Many long casts with a heavy line, and many many many strips of a big fly, no matter the weather; that’s what it takes to catch a big White River brown on a streamer. The game is physically and mentally draining, best suited for skilled and motivated anglers, but the reward is sweeter for the difficulty, and the experience of catching a huge brown trout on a large fly is not easily forgotten. A series of mental images from the event – the eat, the jump, the tail walk, the broad flash of gold underwater – will stay burned into your memory forever.
Par for the course is one or two fish between 17-21″ in a day. Some days are far more productive, and some days the fish of a lifetime shows up. Getting skunked is normal too – even for highly skilled anglers. This is a big game hunt more so than a fishing trip. You wouldn’t expect to kill a big buck every day you deer hunt would you? You should expect to struggle in your pursuit of a monster brown trout, too. Don’t want to struggle? There are certainly more effective means of catching fish than fishing large streamers. Try downsizing the streamer for example, or indicator fishing with worm patterns, or, wait for the shad kill, when big browns feast on dead drifting minnows.

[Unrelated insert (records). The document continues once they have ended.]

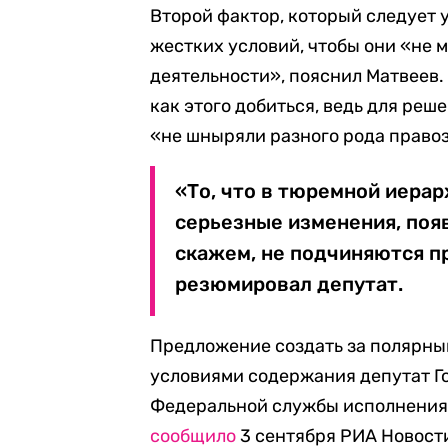
Второй фактор, который следует 
жестких условий, чтобы они «не м
деятельности», пояснил Матвеев. 
как этого добиться, ведь для реш
«не шныряли разного рода право
«То, что в тюремной иера
серьезные изменения, появ
скажем, не подчиняются п
резюмировал депутат.
Предложение создать за полярны
условиями содержания депутат Г
Федеральной службы исполнения 
сообщило
3 сентября РИА Новости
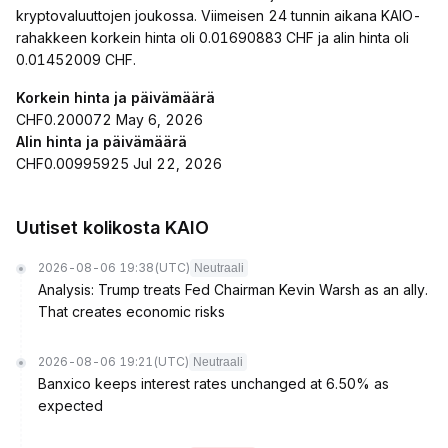
kryptovaluuttojen joukossa. Viimeisen 24 tunnin aikana KAIO-
rahakkeen korkein hinta oli 0.01690883 CHF ja alin hinta oli
0.01452009 CHF.
Korkein hinta ja päivämäärä
CHF0.200072 May 6, 2026
Alin hinta ja päivämäärä
CHF0.00995925 Jul 22, 2026
Uutiset kolikosta KAIO
2026-08-06 19:38
(UTC)
Neutraali
Analysis: Trump treats Fed Chairman Kevin Warsh as an ally.
That creates economic risks
2026-08-06 19:21
(UTC)
Neutraali
Banxico keeps interest rates unchanged at 6.50% as
expected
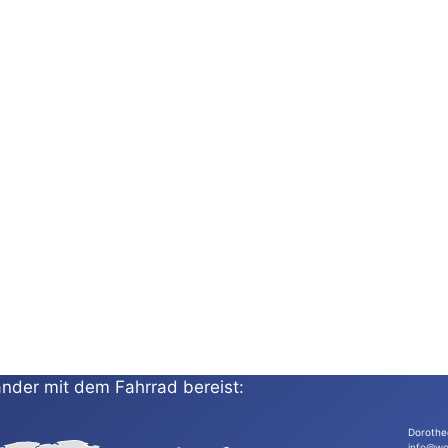
nder mit dem Fahrrad bereist:
Dorothe
info@wo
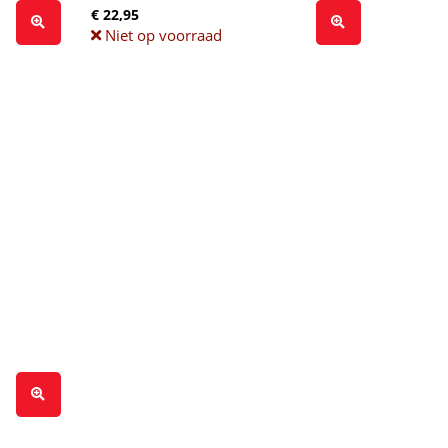
€ 22,95
Niet op voorraad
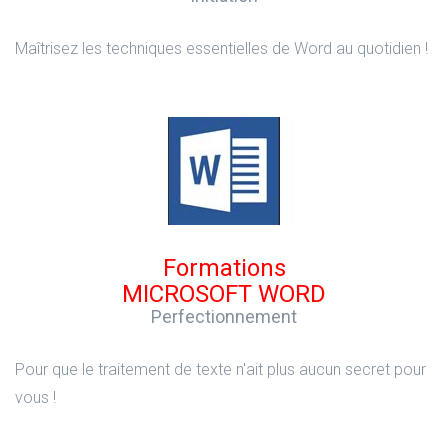
Maîtrisez les techniques essentielles de Word au quotidien !
Formations
MICROSOFT WORD
Perfectionnement
Pour que le traitement de texte n'ait plus aucun secret pour
vous !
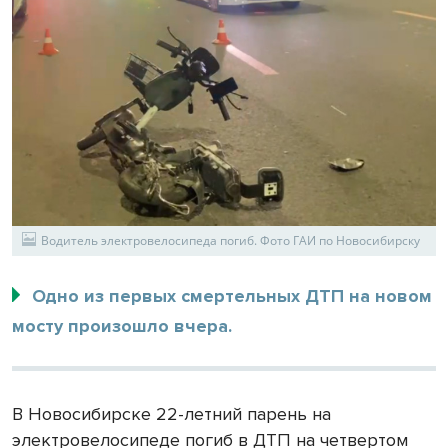
Водитель электровелосипеда погиб. Фото ГАИ по Новосибирску
Одно из первых смертельных ДТП на новом
мосту произошло вчера.
В Новосибирске 22-летний парень на
электровелосипеде погиб в ДТП на четвертом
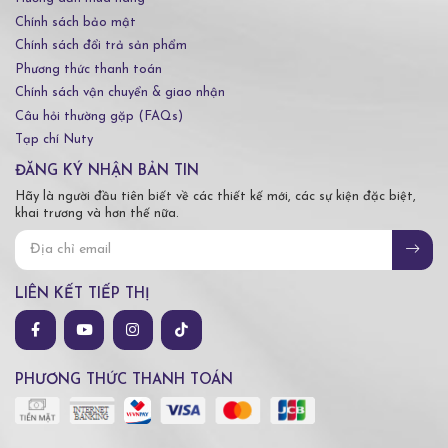
Chính sách bảo mật
Chính sách đổi trả sản phẩm
Phương thức thanh toán
Chính sách vận chuyển & giao nhận
Câu hỏi thường gặp (FAQs)
Tạp chí Nuty
ĐĂNG KÝ NHẬN BẢN TIN
Hãy là người đầu tiên biết về các thiết kế mới, các sự kiện đặc biệt,
khai trương và hơn thế nữa.
LIÊN KẾT TIẾP THỊ
PHƯƠNG THỨC THANH TOÁN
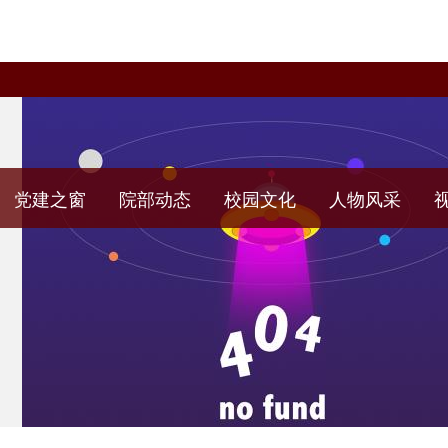
党建之窗
院部动态
校园文化
人物风采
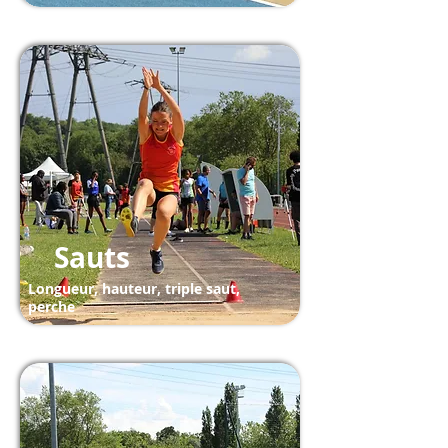
Sauts
Longueur, hauteur, triple saut,
perche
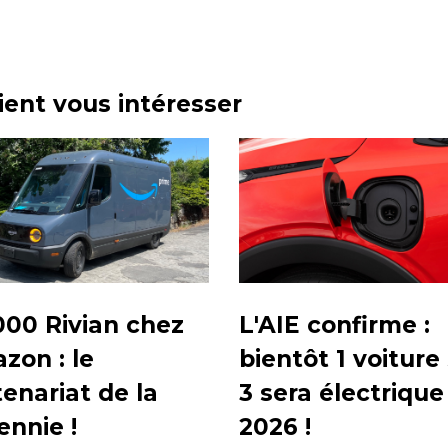
aient vous intéresser
000 Rivian chez
L'AIE confirme :
zon : le
bientôt 1 voiture
enariat de la
3 sera électrique
ennie !
2026 !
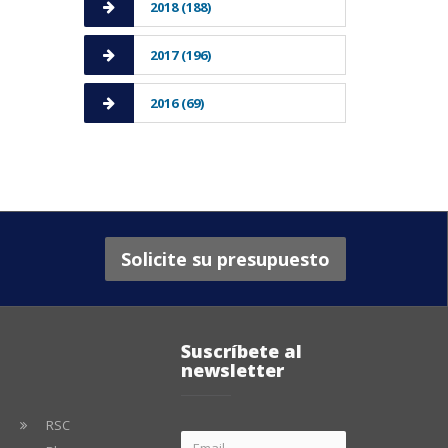
2018 (188)
2017 (196)
2016 (69)
Solicite su presupuesto
Suscríbete al
newsletter
RSC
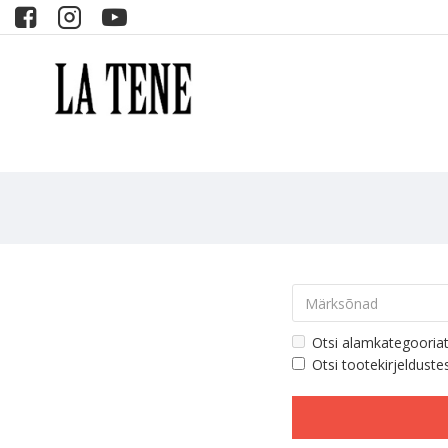
Otsi alamkategooria
Otsi tootekirjelduste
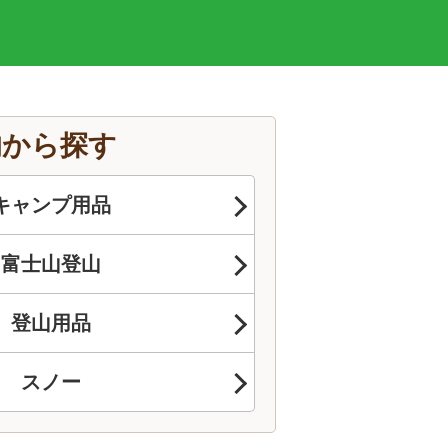
的から探す
キャンプ用品
富士山登山
登山用品
スノー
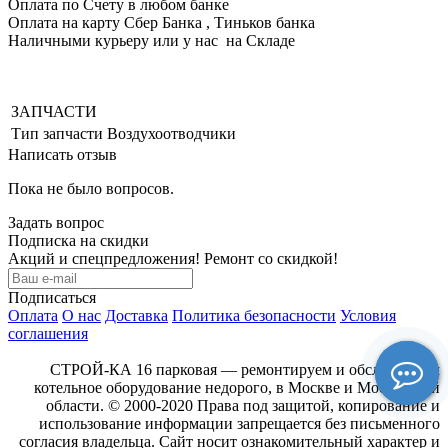
Оплата по Счету в любом банке
Оплата на карту Сбер Банка , Тиньков банка
Наличными курьеру или у нас на Складе
ЗАПЧАСТИ
Тип запчасти
Воздухоотводчики
Написать отзыв
Пока не было вопросов.
Задать вопрос
Подписка на скидки
Акций и спецпредложения! Ремонт со скидкой!
Подписаться
Оплата
О нас
Доставка
Политика безопасности
Условия
соглашения
СТРОЙ-КА 16 парковая — ремонтируем и обслуживаем
котельное оборудование недорого, в Москве и Московской
области. © 2000-2020 Права под защитой, копирование и
использование информации запрещается без письменного
согласия владельца. Сайт носит ознакомительный характер и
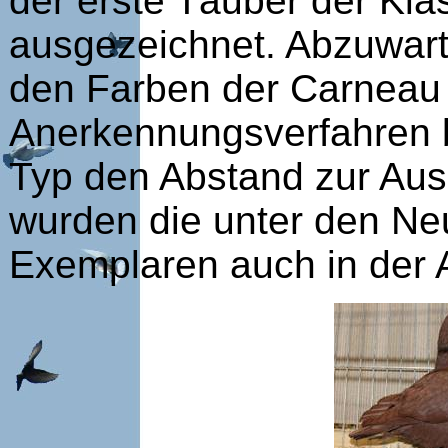
der erste Täuber der Kla
ausgezeichnet. Abzuwarte
den Farben der Carneau 
Anerkennungsverfahren b
Typ den Abstand zur Aus
wurden die unter den Ne
Exemplaren auch in der 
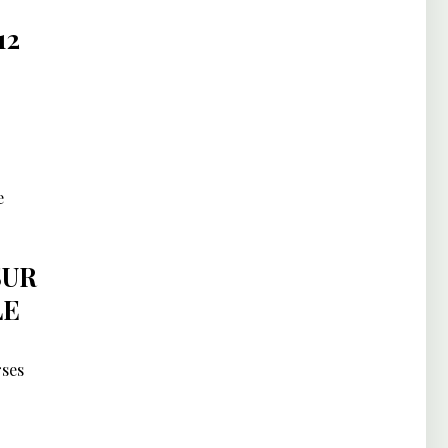
12
e
SUR
LE
rses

Lest anyone get huffy over the suggestion that streamer fishing is hard and other techniques are easy, please understand that these comments are not meant as a critique of differing skill levels and desires, and are not written from some “holier than thou” platform of streamer fishing ideology. To the contrary, these comments are intended to help clarify what to reasonably expect out of a highly pressured public fishery, and to help steer people in the direction of their respective satisfactions. After all we are a community of fishing guides here – our job is to educate and satisfy the varying interests of visiting anglers. Each individual visiting angler shows up with a different set of knowledge, skills, and expectations. Good fishing guides, like good coaches, know how to evaluate experience levels, develop skill sets, and manage expectations in ways that ultimately lead to happy customers, regardless of whether a trophy brown trout is landed or not.
And now, some updates on current conditions:
Considerable rainfall in the past couple days has muddied up Crooked Creek and Buffalo River again, rendering the lower sections of the White River tailwater temporarily unfishable; expect it will take a few days for clarity in the lower river to improve. Dam to Rim Shoals is fine on water clarity, and so is the Norfork tailwater. Both are running clear and stable – White River at 16,000cfs and Norfork at 6,000cfs (Norfork down to 3,500cfs as of noon today, however). Runoff from smaller tributaries should trigger a good bite on worm patterns for a while; try red, pink, and natural worms on long leaders with ample split shot. Streamer fishing of course is a popular way to target big browns specifically, and big damn fish have been caught on local favorites like CJ’s Sluggo and Big Johnson, Dally’s Twerking Minnow and Tiny Dancer, Lafkas’ Modern Deceiver, Super Cougar, and Lovechild Sculpin.